====== EXCERPTED PASSAGE

Skip to content

8.3 time — Professional

Audience. You're shipping services where time correctness is part of the SLA: deadlines that propagate across calls, retries that don't stampede, scheduled jobs that survive restarts, tokens that expire at the right moment, and tests that don't sleep. This file is the set of patterns you reach for when "it works on my machine at 2pm" isn't enough.

1. Timeout budgets

A request enters your system with a budget. Each downstream call should consume part of that budget, never the whole thing. If you set a fresh 2-second timeout on every hop, your 5-hop chain has a 10-second worst-case latency the entry point doesn't know about.

func handle(ctx context.Context, req Request) (Response, error) {
    // Use the deadline already on ctx if present, else 2s.
    if _, ok := ctx.Deadline(); !ok {
        var cancel context.CancelFunc
        ctx, cancel = context.WithTimeout(ctx, 2*time.Second)
        defer cancel()
    }
    return doWork(ctx, req)

============

__BRIEF A__
Write out each item in the list of time concerns in the audience paragraph of the time page.

====== MATERIAL PROVIDED

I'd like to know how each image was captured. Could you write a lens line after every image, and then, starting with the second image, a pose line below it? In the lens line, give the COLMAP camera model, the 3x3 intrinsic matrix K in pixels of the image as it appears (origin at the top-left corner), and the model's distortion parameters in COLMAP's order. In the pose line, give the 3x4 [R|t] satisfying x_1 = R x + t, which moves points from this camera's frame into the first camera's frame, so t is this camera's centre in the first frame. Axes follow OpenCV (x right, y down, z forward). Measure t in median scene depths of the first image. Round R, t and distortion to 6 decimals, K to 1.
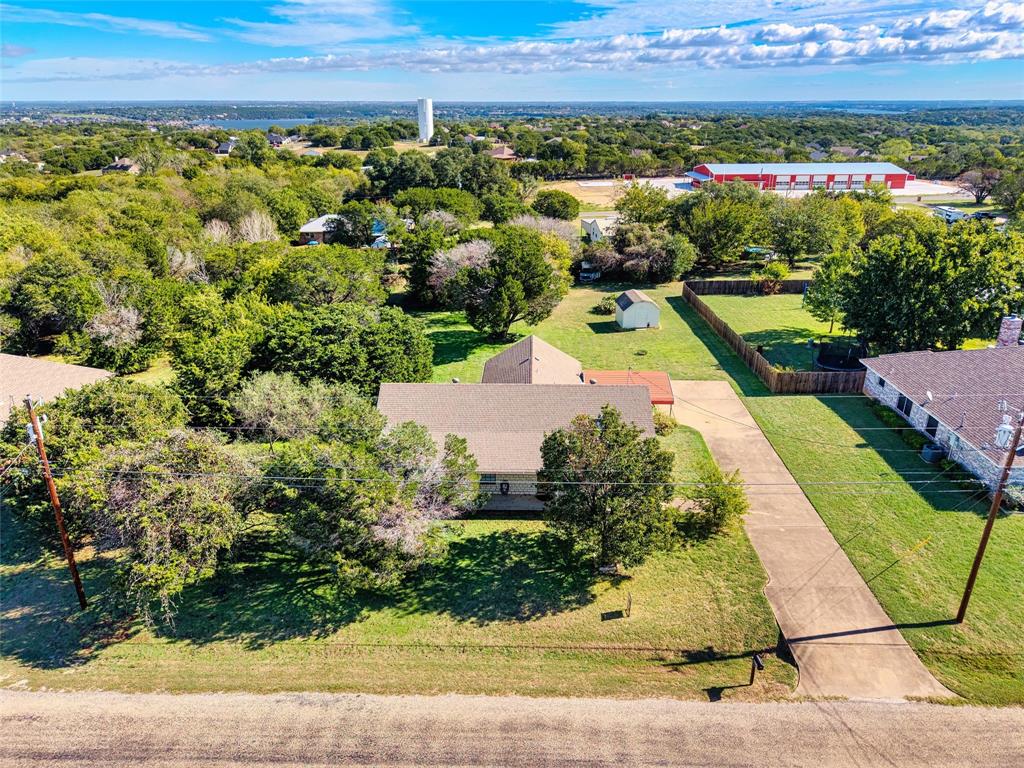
lens RADIAL K [[697.7, 0, 512.0], [0, 697.7, 384.0], [0, 0, 1]] dist [0.009267, -0.008369]
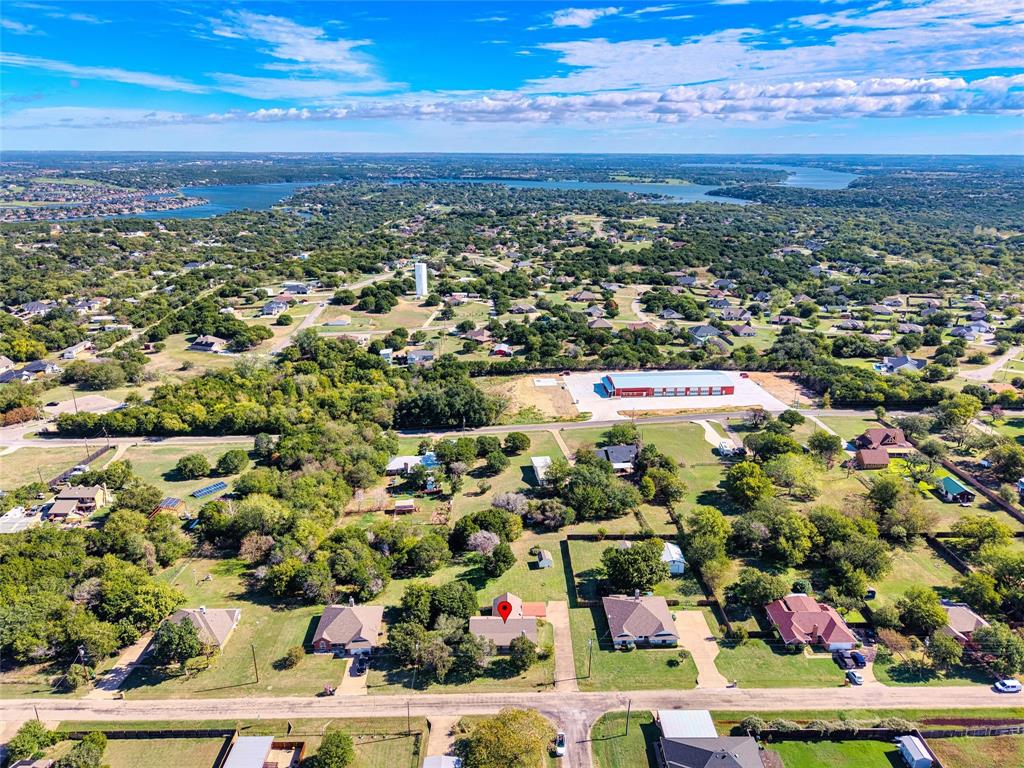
lens RADIAL K [[715.0, 0, 512.0], [0, 715.0, 384.0], [0, 0, 1]] dist [0.024999, -0.002523]
pose [[0.999147, -0.011297, 0.039716, -0.084139], [0.013093, 0.998889, -0.045264, -1.043164], [-0.039160, 0.045745, 0.998185, -2.870398]]
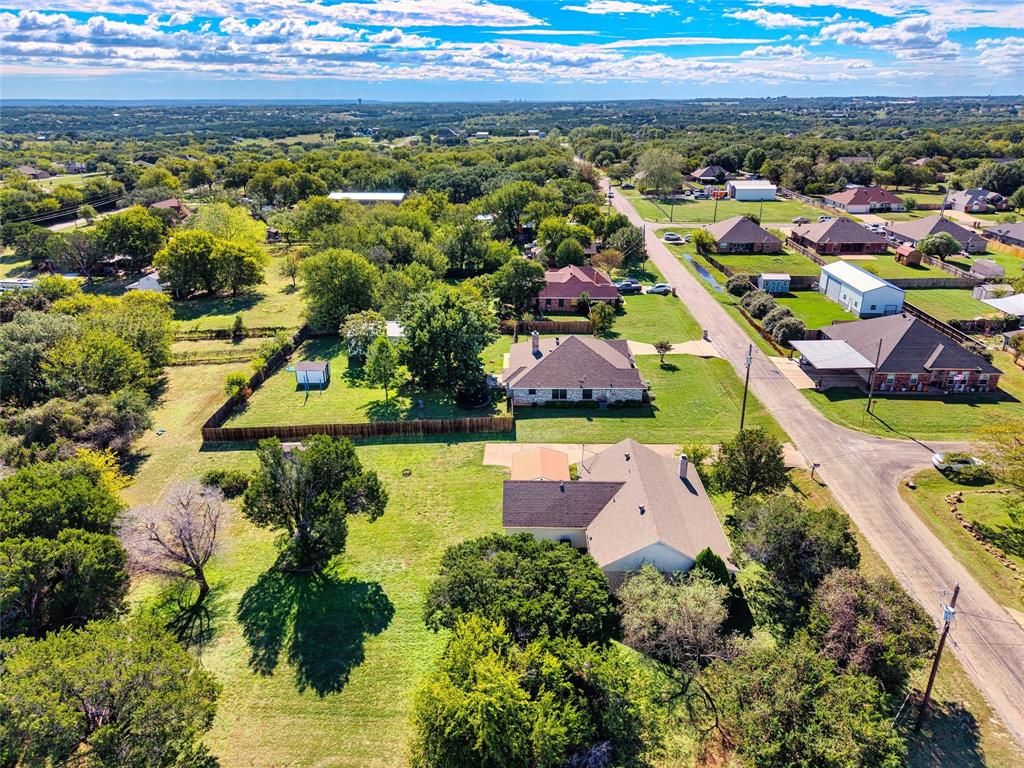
lens RADIAL K [[697.7, 0, 512.0], [0, 697.7, 384.0], [0, 0, 1]] dist [0.009267, -0.008369]
pose [[-0.015471, -0.378092, 0.925639, -1.052580], [0.373150, 0.856684, 0.356162, -0.664968], [-0.927642, 0.350913, 0.127831, 0.887993]]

============

__BRIEF B__
Find every line in the records that contains the string "pose" and copy each one. Case counts.

__ANSWER A__
- deadlines that propagate across calls
- retries that don't stampede
- scheduled jobs that survive restarts
- tokens that expire at the right moment
- tests that don't sleep

__ANSWER B__
I'd like to know how each image was captured. Could you write a lens line after every image, and then, starting with the second image, a pose line below it? In the lens line, give the COLMAP camera model, the 3x3 intrinsic matrix K in pixels of the image as it appears (origin at the top-left corner), and the model's distortion parameters in COLMAP's order. In the pose line, give the 3x4 [R|t] satisfying x_1 = R x + t, which moves points from this camera's frame into the first camera's frame, so t is this camera's centre in the first frame. Axes follow OpenCV (x right, y down, z forward). Measure t in median scene depths of the first image. Round R, t and distortion to 6 decimals, K to 1.
pose [[0.999147, -0.011297, 0.039716, -0.084139], [0.013093, 0.998889, -0.045264, -1.043164], [-0.039160, 0.045745, 0.998185, -2.870398]]
pose [[-0.015471, -0.378092, 0.925639, -1.052580], [0.373150, 0.856684, 0.356162, -0.664968], [-0.927642, 0.350913, 0.127831, 0.887993]]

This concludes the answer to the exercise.